“It’s crazy that we have these incredibly powerful devices and we’re still communicating the same way we did 25 years ago,” said co-founder Olof Mathé, who added that his experience in Gmail doesn’t really differ that much from the Pine e-mail client he used two decades ago.
Mathé said the web has since evolved, with lots of expressive communication forms through video-conferencing and collaborative editing.
“E-mail remains static, plain, and un-actionable,” the company said in a statement announcing its funding round today.
Mixmax is a simple Chrome plug-in that adds extra functionality to your G-mail accounts. You can put in little apps or widgets to schedule meetings, annotate documents, make purchases, confirm orders or complete surveys — all within the e-mail. (So you don’t have to context switch to another calendar or browser tab to do a task.)

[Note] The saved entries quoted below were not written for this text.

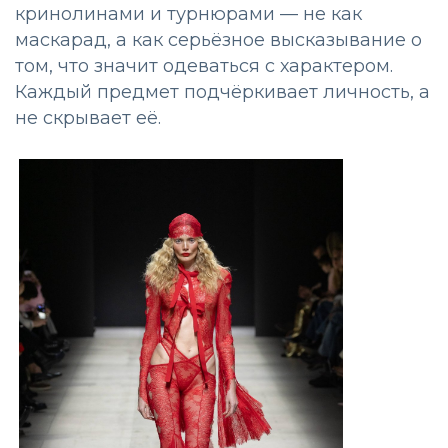
кринолинами и турнюрами — не как
маскарад, а как серьёзное высказывание о
том, что значит одеваться с характером.
Каждый предмет подчёркивает личность, а
не скрывает её.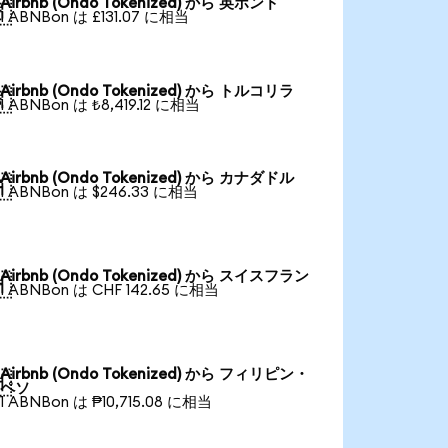
Airbnb (Ondo Tokenized) から 英ポンド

Recipients don’t need to have Mixmax installed to see any of the additional content. There’s also a Mixmax SDK, which lets developers build other kinds of apps that can work inside of email.
Mathé and his co-founders Chanpory Rith, and Brad Vogel came out of Inkling where they built an e-book authoring platform called Habitat. They’ve also done stints at Skype, Google and Apple on communications products.
They plan to use the $1.5 million in fresh funding to hire additional engineers, expand the platform and build out the SDK.